#### [Directions for this task]
Render the records as a Markdown table with the columns Row and Line, one numbered row per line. Begin with the line containing "On Friday, is" and go on through the line containing "(Saturday): end time?", skipping any blank lines.

#### [Exercise input]
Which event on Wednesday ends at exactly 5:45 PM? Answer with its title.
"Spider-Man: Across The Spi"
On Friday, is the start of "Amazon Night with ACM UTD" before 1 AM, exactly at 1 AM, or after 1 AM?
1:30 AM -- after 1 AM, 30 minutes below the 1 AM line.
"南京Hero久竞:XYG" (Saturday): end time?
==
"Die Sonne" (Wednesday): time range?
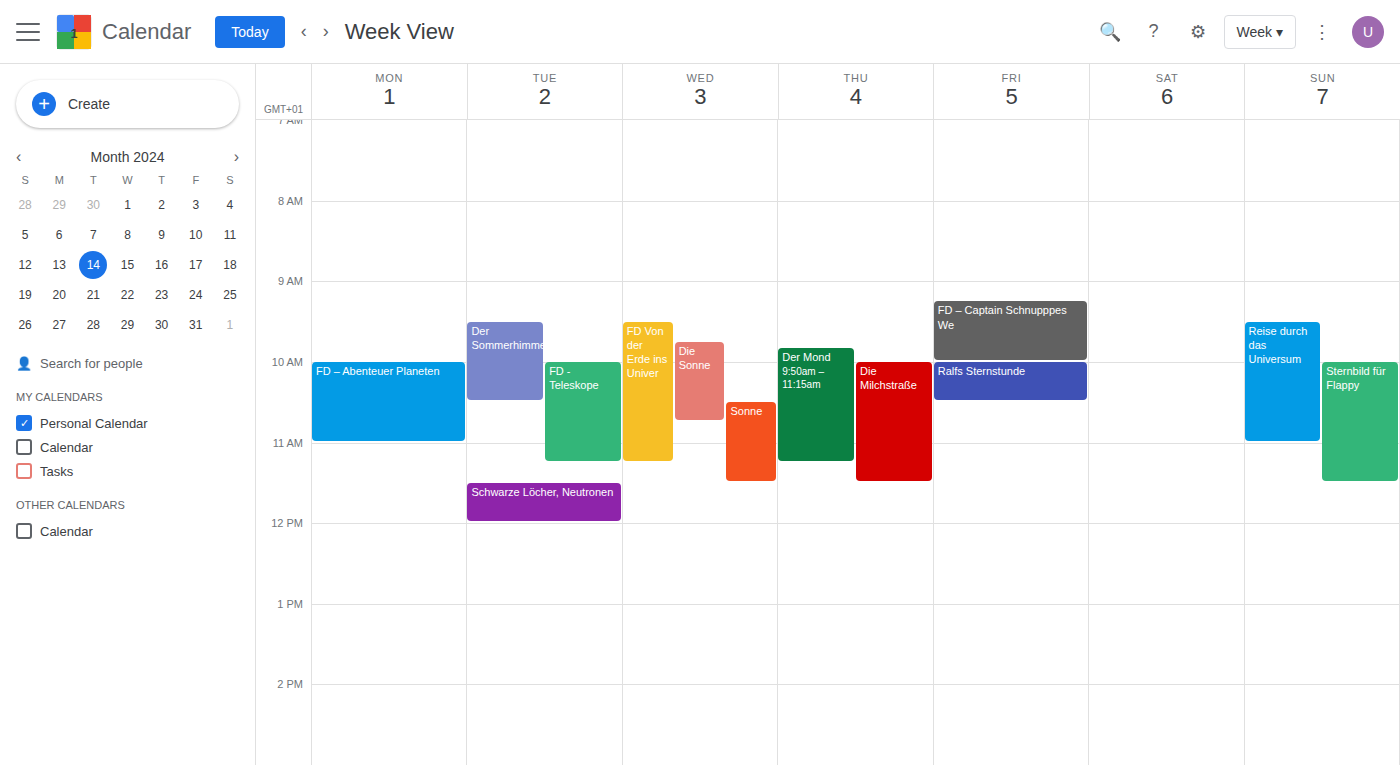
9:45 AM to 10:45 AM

#### [Written solution]
| Row | Line |
|---|---|
| 1 | On Friday, is the start of "Amazon Night with ACM UTD" before 1 AM, exactly at 1 AM, or after 1 AM? |
| 2 | 1:30 AM -- after 1 AM, 30 minutes below the 1 AM line. |
| 3 | "南京Hero久竞:XYG" (Saturday): end time? |